INPUT FOR THIS TASK section start

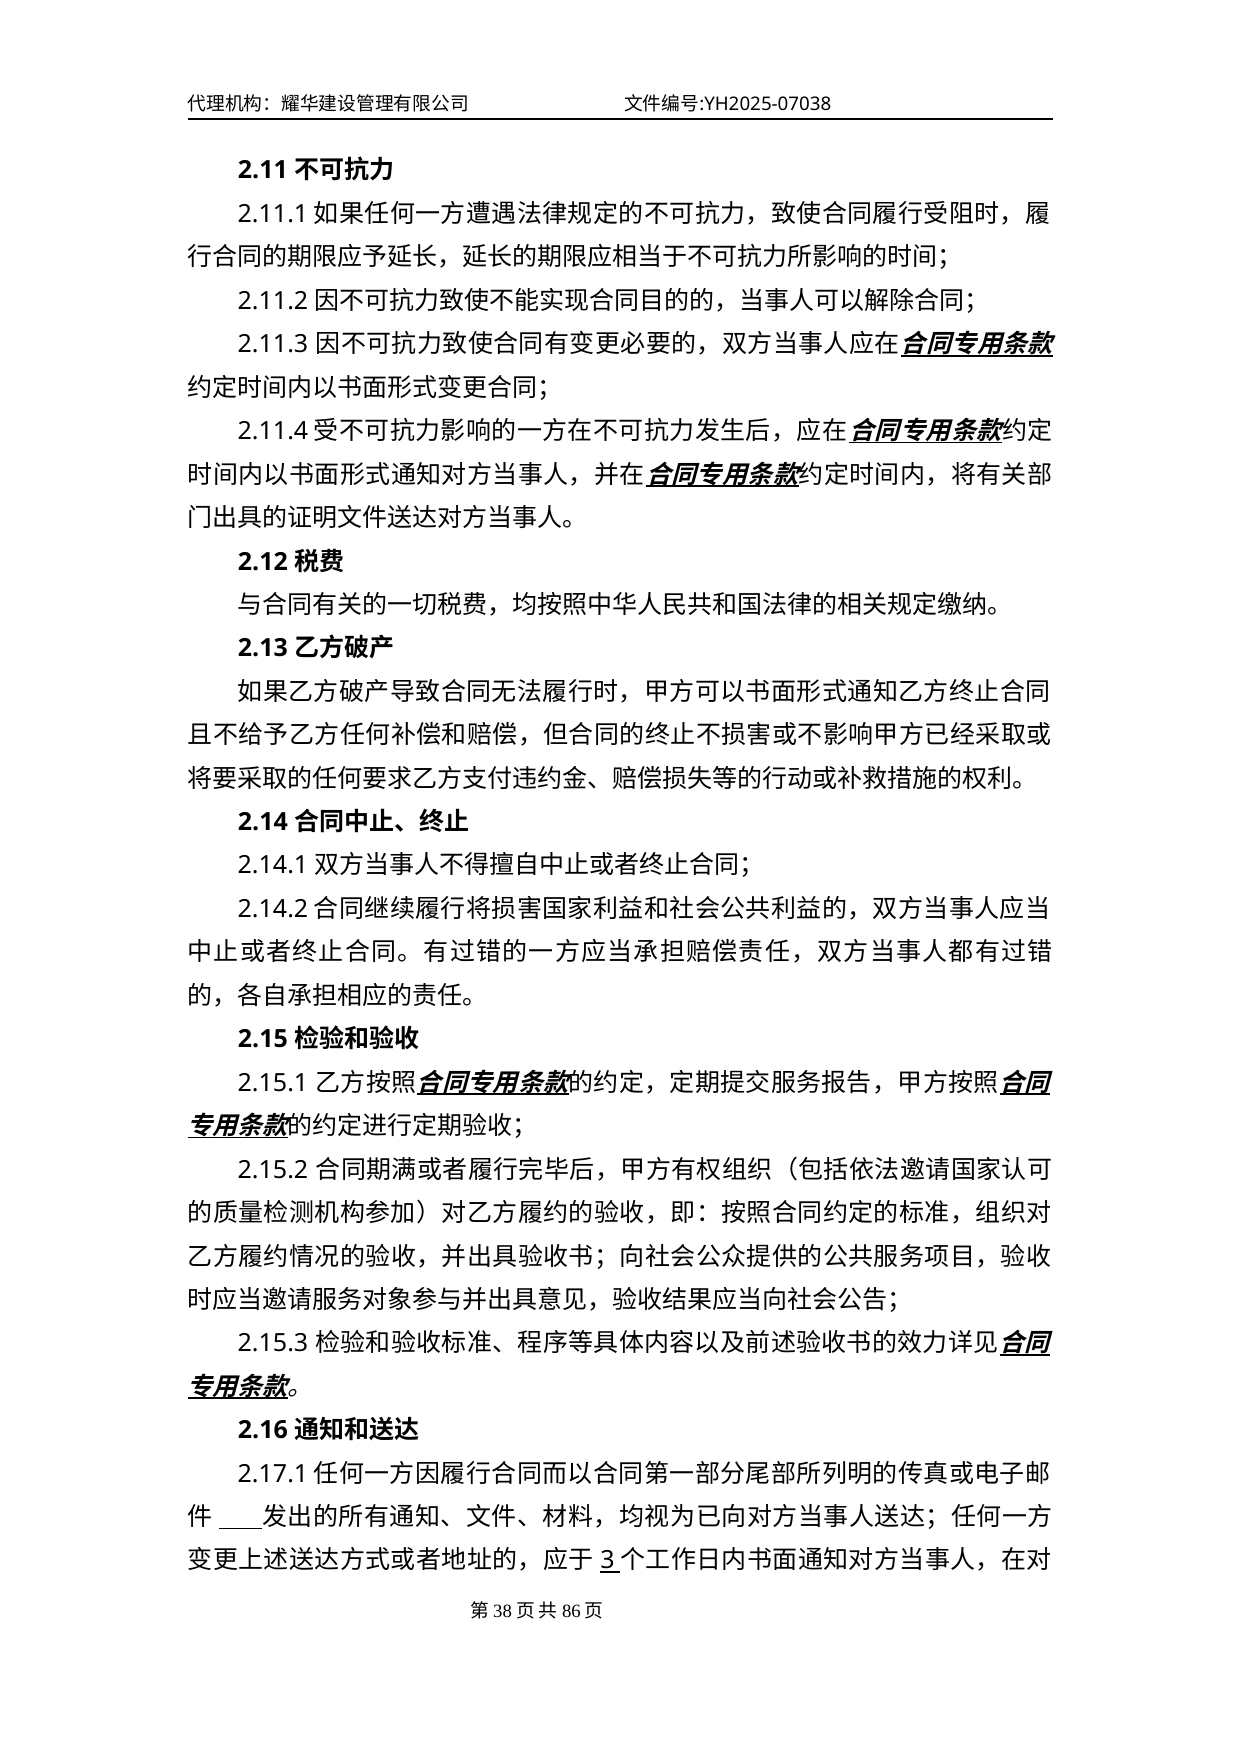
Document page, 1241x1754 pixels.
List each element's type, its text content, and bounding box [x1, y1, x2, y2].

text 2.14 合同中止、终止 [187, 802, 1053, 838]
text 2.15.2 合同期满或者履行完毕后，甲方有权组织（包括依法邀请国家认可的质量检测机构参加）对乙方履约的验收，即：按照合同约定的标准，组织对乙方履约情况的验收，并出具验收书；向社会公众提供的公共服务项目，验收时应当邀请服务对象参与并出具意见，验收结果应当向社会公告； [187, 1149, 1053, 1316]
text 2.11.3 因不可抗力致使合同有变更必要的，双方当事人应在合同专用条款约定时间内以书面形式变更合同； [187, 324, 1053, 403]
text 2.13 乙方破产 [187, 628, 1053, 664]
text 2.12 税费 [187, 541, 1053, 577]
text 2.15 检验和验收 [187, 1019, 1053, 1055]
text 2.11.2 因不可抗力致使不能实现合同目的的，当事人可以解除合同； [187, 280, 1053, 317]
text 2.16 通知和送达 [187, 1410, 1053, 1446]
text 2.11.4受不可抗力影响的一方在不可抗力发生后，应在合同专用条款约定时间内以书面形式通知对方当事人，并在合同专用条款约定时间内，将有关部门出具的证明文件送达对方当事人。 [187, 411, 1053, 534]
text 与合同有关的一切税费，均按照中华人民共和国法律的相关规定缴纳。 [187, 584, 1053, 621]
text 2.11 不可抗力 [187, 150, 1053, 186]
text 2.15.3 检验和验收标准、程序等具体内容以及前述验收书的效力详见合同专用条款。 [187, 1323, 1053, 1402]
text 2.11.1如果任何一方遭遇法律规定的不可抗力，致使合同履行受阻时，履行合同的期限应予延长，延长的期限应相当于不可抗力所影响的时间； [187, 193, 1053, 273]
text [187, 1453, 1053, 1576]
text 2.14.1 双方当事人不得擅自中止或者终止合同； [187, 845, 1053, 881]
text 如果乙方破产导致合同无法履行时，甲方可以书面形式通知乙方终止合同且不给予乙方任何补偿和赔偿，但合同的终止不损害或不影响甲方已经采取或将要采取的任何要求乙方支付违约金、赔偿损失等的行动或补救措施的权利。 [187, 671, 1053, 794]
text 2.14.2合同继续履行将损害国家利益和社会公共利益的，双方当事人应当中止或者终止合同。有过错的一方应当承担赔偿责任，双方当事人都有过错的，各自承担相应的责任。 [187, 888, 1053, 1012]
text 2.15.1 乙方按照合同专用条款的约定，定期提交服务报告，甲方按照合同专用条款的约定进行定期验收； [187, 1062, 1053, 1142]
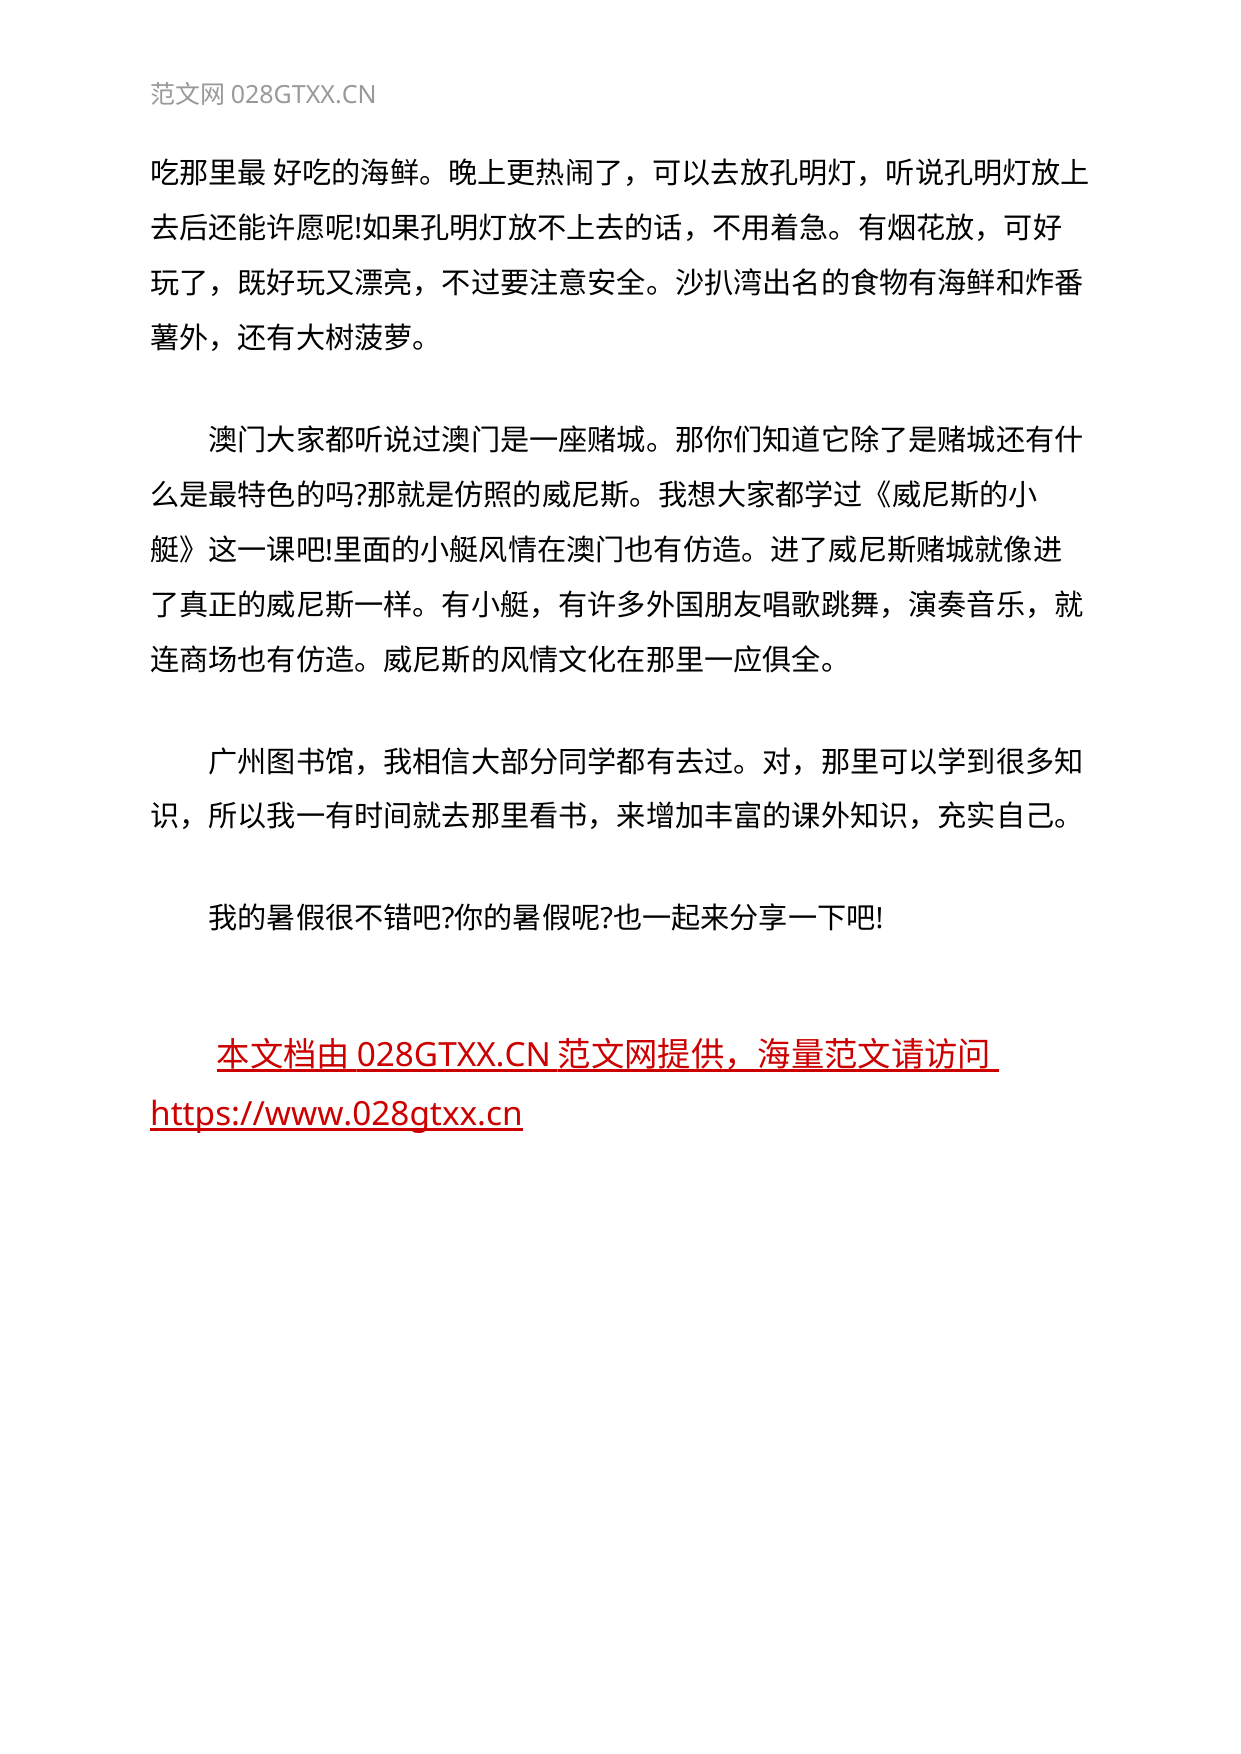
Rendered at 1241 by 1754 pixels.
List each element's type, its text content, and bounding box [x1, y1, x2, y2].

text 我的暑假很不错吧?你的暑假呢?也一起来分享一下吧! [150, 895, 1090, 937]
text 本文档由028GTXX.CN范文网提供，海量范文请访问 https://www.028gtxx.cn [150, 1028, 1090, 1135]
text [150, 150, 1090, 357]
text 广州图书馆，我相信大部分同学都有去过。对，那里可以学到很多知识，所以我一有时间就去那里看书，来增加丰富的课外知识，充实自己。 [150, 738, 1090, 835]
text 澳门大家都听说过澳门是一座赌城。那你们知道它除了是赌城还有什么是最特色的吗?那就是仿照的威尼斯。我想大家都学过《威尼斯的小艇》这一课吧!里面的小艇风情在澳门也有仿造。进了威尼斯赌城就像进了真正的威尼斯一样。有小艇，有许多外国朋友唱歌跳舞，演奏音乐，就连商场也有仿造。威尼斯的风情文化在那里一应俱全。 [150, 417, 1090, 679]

INPUT FOR THIS TASK section end

- **TRY IT**: For this exercise, reproduce exactly the lines of the records above from the one with "text [187, 1453, 1053, 1576]" up to and including the one with "Rendered at 1241 by 1754 pixels.", without pictures.

- **YOUR SOLUTION**:
text [187, 1453, 1053, 1576]
text 2.14.1 双方当事人不得擅自中止或者终止合同； [187, 845, 1053, 881]
text 如果乙方破产导致合同无法履行时，甲方可以书面形式通知乙方终止合同且不给予乙方任何补偿和赔偿，但合同的终止不损害或不影响甲方已经采取或将要采取的任何要求乙方支付违约金、赔偿损失等的行动或补救措施的权利。 [187, 671, 1053, 794]
text 2.14.2合同继续履行将损害国家利益和社会公共利益的，双方当事人应当中止或者终止合同。有过错的一方应当承担赔偿责任，双方当事人都有过错的，各自承担相应的责任。 [187, 888, 1053, 1012]
text 2.15.1 乙方按照合同专用条款的约定，定期提交服务报告，甲方按照合同专用条款的约定进行定期验收； [187, 1062, 1053, 1142]
Rendered at 1241 by 1754 pixels.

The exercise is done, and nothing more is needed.